Bahr and Lovelady aren’t the only ones at HealthCore with a Newman connection. The former CEO, White, worked at Newman as the vice president of institutional advancement before transitioning to the clinic as CEO in 2004. And today, HealthCore employs six Newman MSW graduates.

Richard Waller graduated from Newman in 2015 with a master’s in social work.

“I do behavior health and patient coordination. Basically, we go in and do a quick 15-minute assessment of symptoms for patients who may be suffering from depression and anxiety,” said Waller. “Newman has done a great job in getting me prepared, it’s really helped me feel more confident in my position here at HealthCore. They prepared me on the clinical track — basically how to assess and diagnose depression and anxiety, and even regarding medication, how certain medications work with helping people with depression and anxiety.”

2010 MSW graduate Vernetta Dixon said her time at Newman was great. “The classes were very informative. I didn’t think I’d be working in the clinical setting. I thought I’d be working in child welfare. That was my frame of mind. So when I came here, it wasn’t what I thought I would do. It (the Newman program) taught me about interacting with patients and interacting with the community, but also how to think creatively on things that we need to implement for our community to make it better.”

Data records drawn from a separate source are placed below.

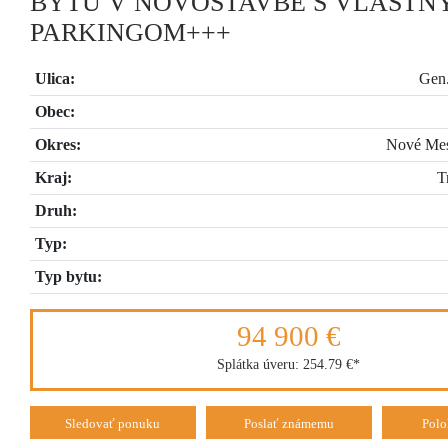
BYTU V NOVOSTAVBE S VLASTN
PARKINGOM+++
Ulica:
Gen
Obec:
Okres:
Nové Me
Kraj:
T
Druh:
Typ:
Typ bytu:
94 900 €
Splátka úveru:
254.79 €
*
Sledovať ponuku
Poslať známemu
Polo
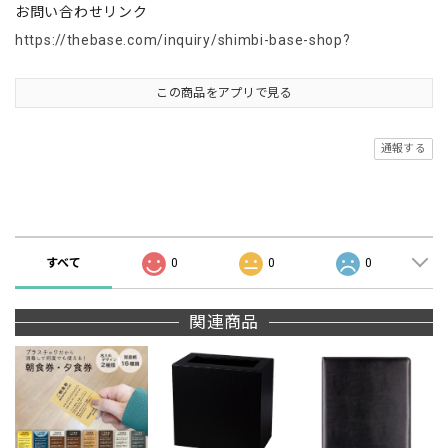
お問い合わせリンク
https://thebase.com/inquiry/shimbi-base-shop?
この商品をアプリで見る
通報する
商品の評価
すべて
0
0
0
関連商品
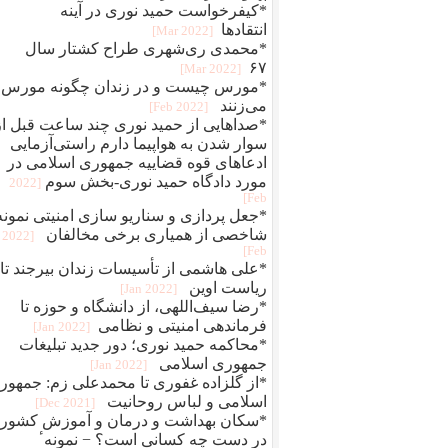
*کیفرخواست حمید نوری در آینه
انتقادها
[2022 Mar]
*محمدی‌ ری‌شهری طراح کشتار سال
۶۷
[2022 Mar]
*مورس چیست و در زندان چگونه مورس
می‌زنند
[2022 Feb]
*صداهایی از حمید نوری چند ساعت قبل از
سوار شدن به هواپیما دارم راستی‌آزمایی
ادعاهای قوه قضاییه جمهوری اسلامی در
مورد دادگاه حمید نوری-بخش سوم
[2022
Feb]
*جعل پردازی و سناريو سازی امنيتی نمونه
شاخصی از همياری برخی مخالفان
[2022
Feb]
*علی هاشمی از تأسیسات زندان بیرجند تا
ریاست اوین
[2022 Jan]
*رضا سیف‌اللهی، از دانشگاه و حوزه تا
فرماندهی امنیتی و نظامی
[2022 Jan]
*محاکمه حميد نوری؛ دور جديد تبلیغات
جمهوری اسلامی
[2022 Jan]
*از گلزاده غفوری تا محمدعلی زم: جمهور
اسلامی و لباس روحانیت
[2021 Dec]
*سکان بهداشت و درمان و آموزش کشور
در دست چه کسانی است؟ − نمونهٴ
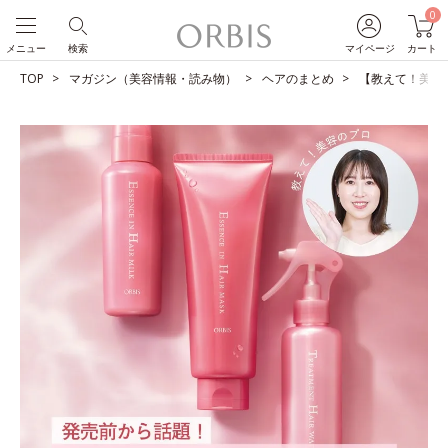
0
メニュー
検索
マイページ
カート
TOP
マガジン（美容情報・読み物）
ヘアのまとめ
【教えて！美容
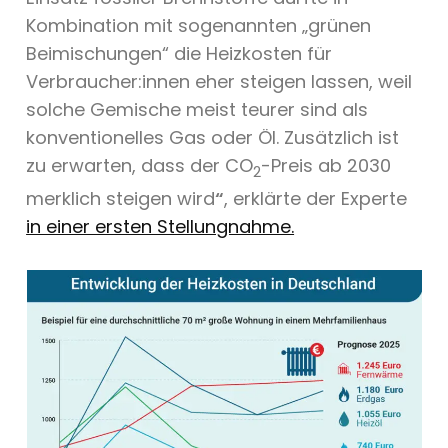
Kombination mit sogenannten „grünen
Beimischungen“ die Heizkosten für
Verbraucher:innen eher steigen lassen, weil
solche Gemische meist teurer sind als
konventionelles Gas oder Öl. Zusätzlich ist
zu erwarten, dass der CO
-Preis ab 2030
2
merklich steigen wird
“
, erklärte der Experte
in einer ersten Stellungnahme.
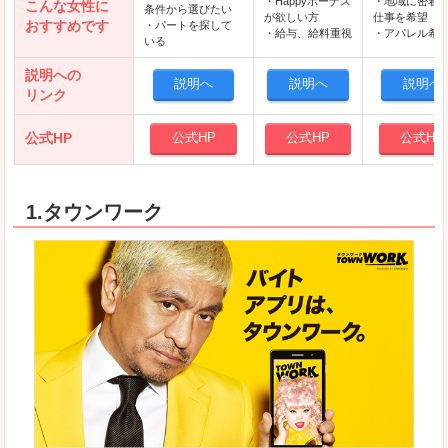
・Happyボーナス
・地域に密着
こんな女性に
条件から選びたい
が欲しい方
仕事を希望
おすすめです
・パートを探して
・給与、給料重視
・アパレル希
いる
説明への
説明へ
説明へ
説明へ
リンク
公式HP
公式HP
公式HP
公式HP
1.タウンワーク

Lovelady agreed with her co-workers, saying that her time at Newman was a phenomenal experience.

“From the first moment I stepped foot on campus and walked up that main sidewalk, it just felt like the right thing. I had great professors such as (Sue Ellen) Gardner, (Gloria) Hegge and (Kevin) Brown — who we called ‘human Google.’ Newman just provides wonderful and service-oriented education where they inspire you to give back.”